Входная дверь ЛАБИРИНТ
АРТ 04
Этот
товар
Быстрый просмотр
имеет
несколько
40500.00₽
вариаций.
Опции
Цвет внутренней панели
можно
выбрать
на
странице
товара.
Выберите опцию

What is being asked: Please lay out the lines from every item above as one numbered list, leaving out any blank lines.

Result:
1. Входная дверь ЛАБИРИНТ
2. АРТ 04
3. Этот
4. товар
5. Быстрый просмотр
6. имеет
7. несколько
8. 40500.00₽
9. вариаций.
10. Опции
11. Цвет внутренней панели
12. можно
13. выбрать
14. на
15. странице
16. товара.
17. Выберите опцию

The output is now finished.